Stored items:
——

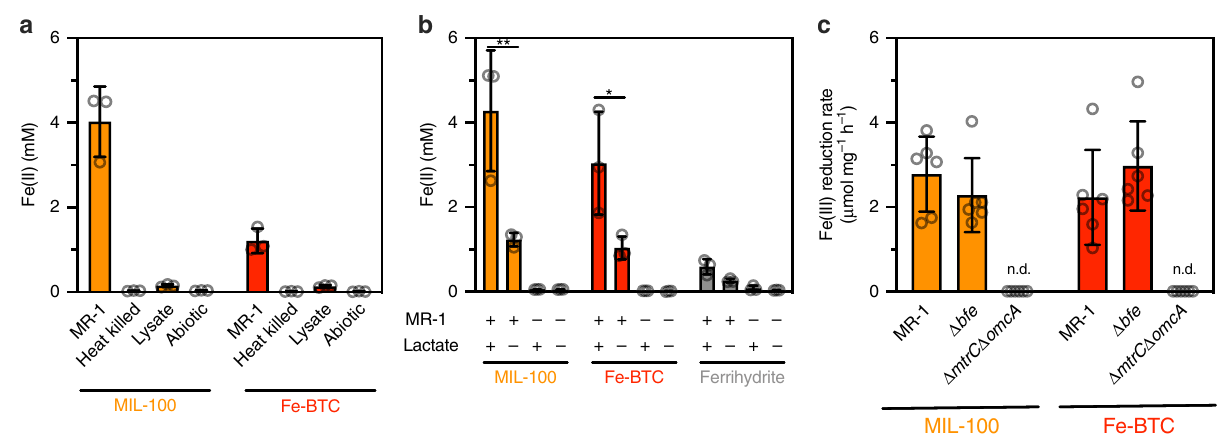
Fig. 3 Genetic and metabolic effects on reduction. a Fe(II) concentrations after 48 h in cultures containing either heat-killed, lysed, or whole-cell inocula of S. oneidensis MR-1 (inoculating OD = 0.002). Data shown are mean ± S.D. for three independent biological replicates. b Fe(II) concentrations after 48 h 600 for cultures of S. oneidensis MR-1 (inoculating OD 600 = 0.02) with 0 mM lactate or 20 mM lactate. + indicates the presence of either S. oneidensis MR-1 or lactate, while – indicates the absence of the components. Data shown are mean ± S.D. for three independent biological replicates. Three abiotic replicates are also shown. Statistical comparisons were made between lactate + and lactate – biotic samples using two-way ANOVA and Sidak ’ s post-test. * P = 0.0255, ** P = 0.0014. c Total protein normalized Fe(III) reduction rate of S. oneidensis MR-1 and knockout strains Δ bfe and Δ mtrC Δ omcA after 48 h. n.d. indicates that the rate could not be determined due to lack of detectable biomass. Data shown are mean ± S.D. for six independent biological replicates. Source data for a – c are provided as a Source Data fi le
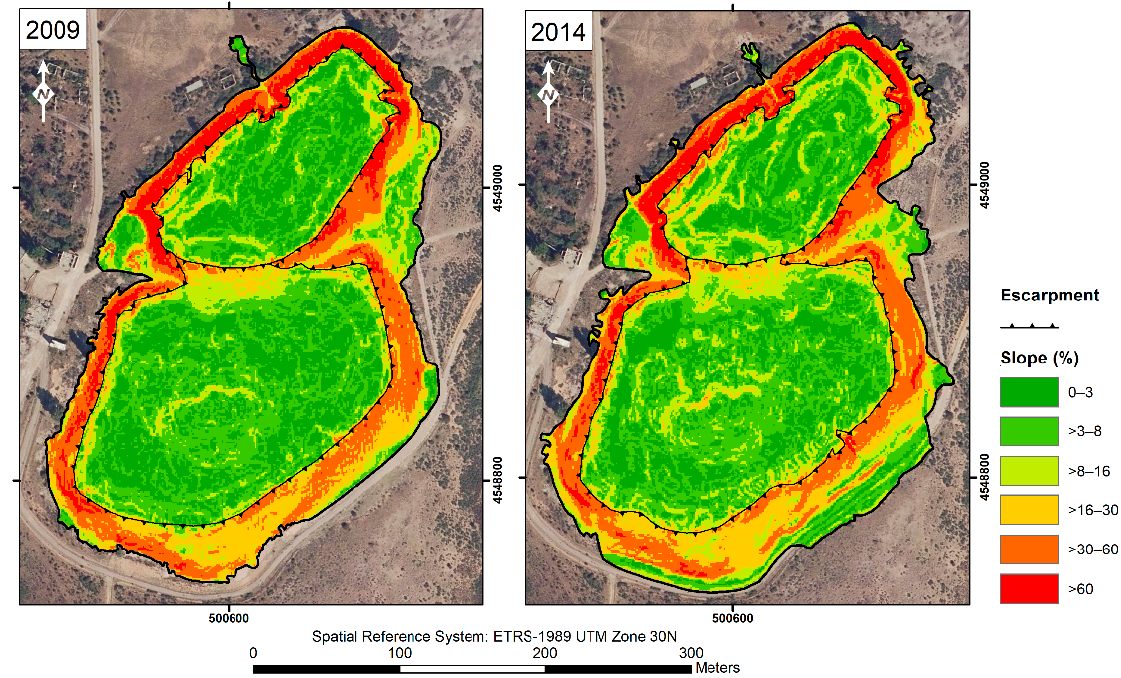
Figure 7. Slope map for both ponds corresponding to the light detection and ranging (LiDAR) flights of 2009 and 2014.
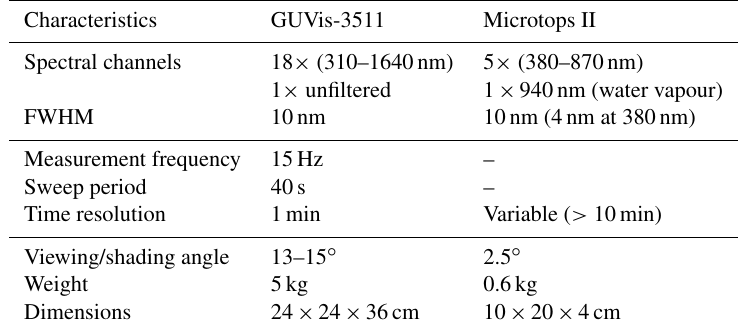
Table 1. Technical specifications of the GUVis and Microtops instruments. FWHM indicates full width at half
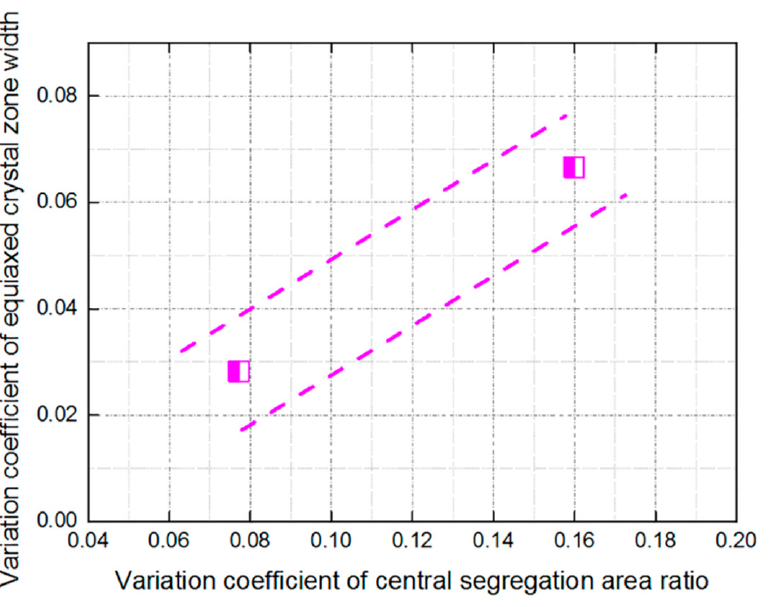
Figure 5. Fluctuation characteristics of solidification structure and central segregation of billet No. 1 and No. 2.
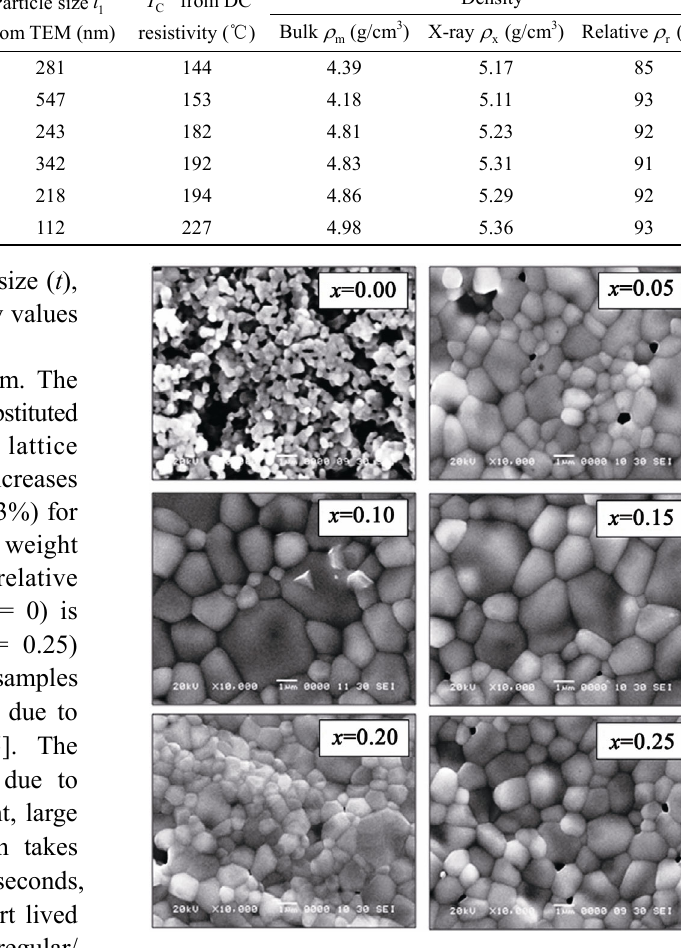
Fig. 2 SEM images of Mg 0.25– x Co x Cu 0.25 Zn 0.5 Fe 2 O 4 (0 ≤ x ≤ 0.25)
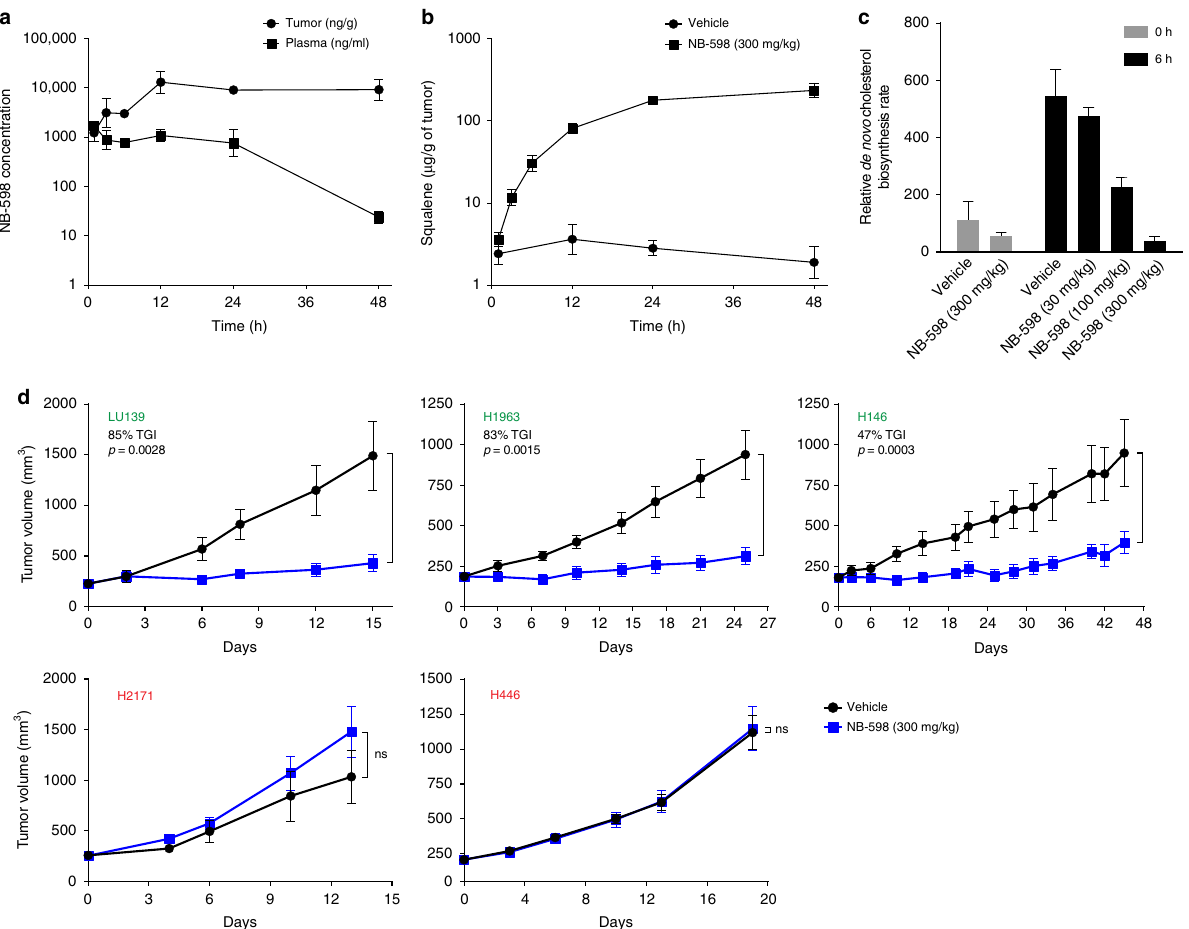
Fig. 3 In vivo translation of SQLE sensitivity in a subset of SCLC cell lines. a NB-598 single-dose (300 mg kg − 1 ) pharmacokinetic pro fi le in H146 xenograft- bearing mice. Mean values of triplicate measurements from a representative experiment are plotted and error bars represent s.e.m. b Squalene accumulation in H146 xenografts after a single dose of NB-598 (300 mg kg − 1 ). Mean values of triplicate measurements from a representative experiment are plotted and error bars represent s.e.m. c De novo cholesterol biosynthesis in tumors, as measured by deuterium enrichment in cholesterol after D 2 O labeling. Mean values of triplicate measurements from a representative experiment are plotted and error bars represent s.d. d In vivo ef fi cacy of NB-598 (300 mg kg − 1 ) dosed daily in multiple xenograft models. Dosing was initiated once tumors were approximately 200 mm 3 . SQLE-sensitive and SQLE- insensitive cell lines are denoted in green and red, respectively. Mean values of each experimental group ( n = 10 – 15 animals) from a representative experiment are plotted and error bars represent s.e.m. Student ’ s t test p values are shown and ns indicates p >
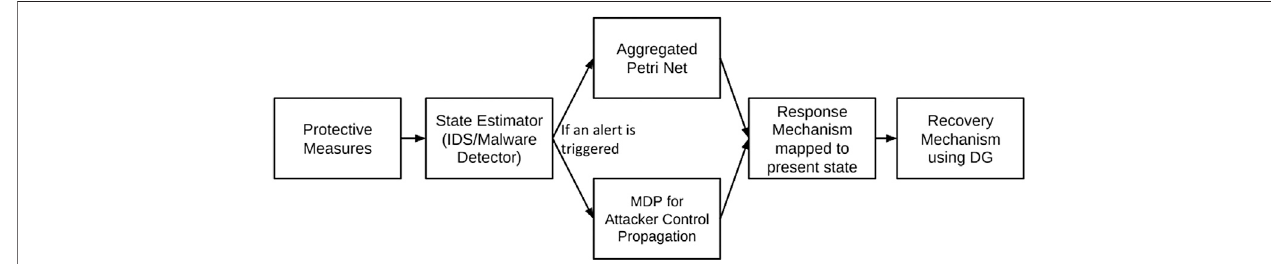
FIGURE 6 | Flow chart for attack detection and mapping.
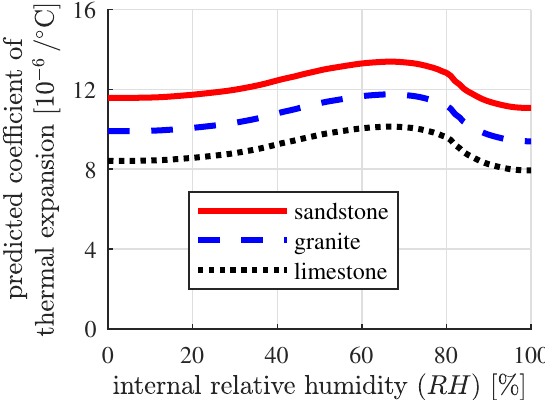
Figure 6. Dependence of the thermal expansion coefficient on the internal relative humidity for concrete, containing sandstone, granite and limestone, respectively, as coarse aggregates, with w / c = 0.40, f cp = 0.30 and with the ratio of the volume fraction of the coarse aggregates over the total volume of aggregates equal to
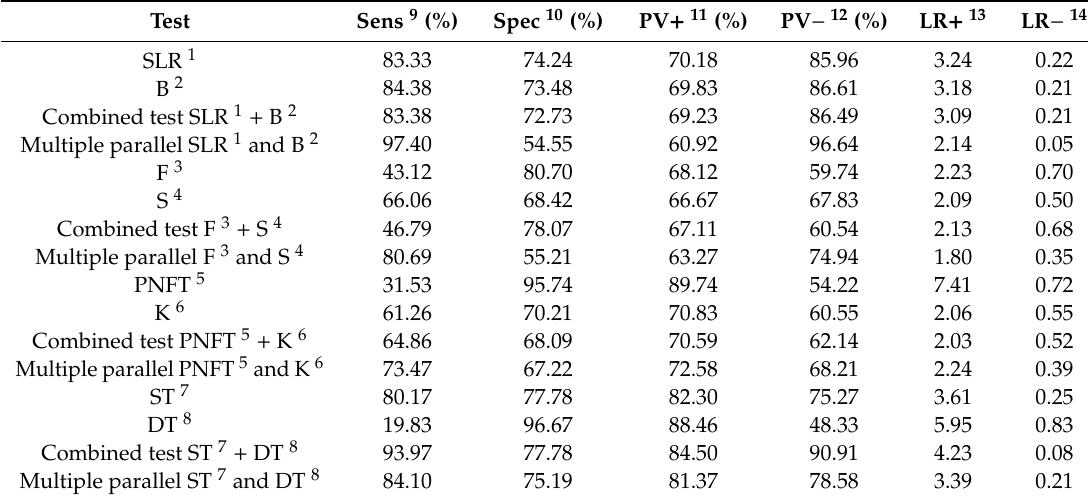
Table 3. Results of the validity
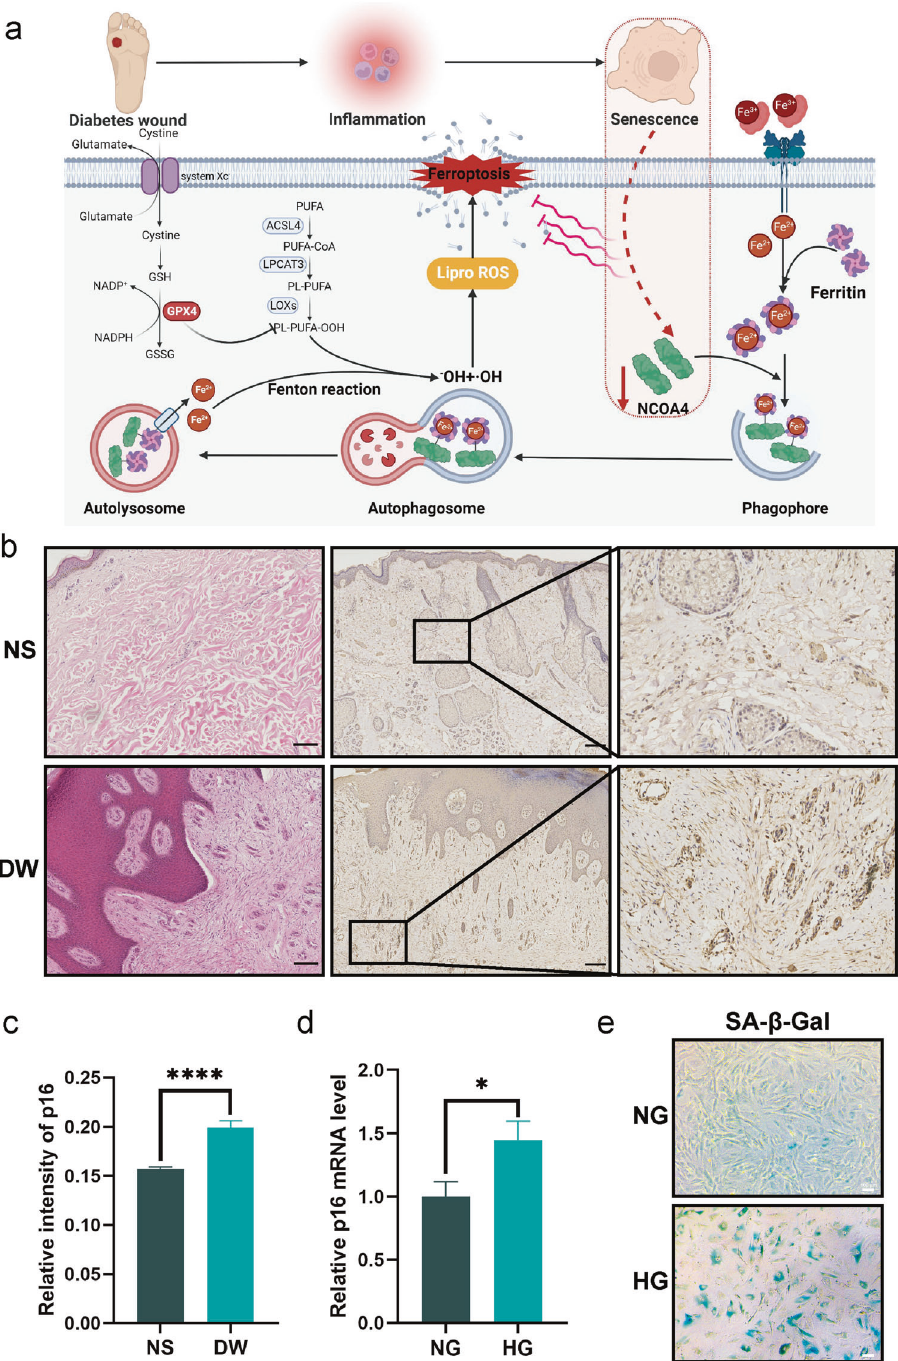
Fig. 1 Senescence is linked to diabetic wounds. a A hypothesized model of the impact of NCOA4 de fi ciency in senescent fi broblasts within diabetic wounds. b Representative H & E staining and immunostaining of p16 photomicrographs illustrating the architecture of diabetes wounds (DW) and normal skin (NS). Scale bar = 200 μ m. c Quanti fi cation of p16 immunostaining in b . d The mRNA level of p16 were detected by real-time PCR in normal glucose cultured fi broblasts (NG) and high glucose cultured fi broblasts (SF). e SA- β -GAL staining illustrates increased senescent fi broblasts after high glucose culture. Scale bar = 100 μ m. Data represent the mean ± SEM of triplicates. * P < 0.05; **** P < 0.0001. lysosome function in senescent cells reduces ferritinophagy [26], breakdown of ferritin and the release of free iron ions, ferritin which partially explains the accumulation of iron and ferritin in metabolism is mostly dependent on ferritinophagy, a form of diabetic wounds. chaperone-mediated autophagy [24]. Notably, autophagy may To con fi rm these hypotheses, we collected tissue samples from suppress senescence by enhancing the quality and quantity of diabetic wounds and analyzed ferritinophagy-related indicators to proteins and organelles, preserving stemness, fostering genomic detect clinical evidence of dysregulated iron metabolic stability, or a combination of these mechanisms [25]. Damage to Cell Death Discovery (2023)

——

• _Work order_
Give the number of lines in the entries that contain the word "detection", with no other text.

• _Your response_
2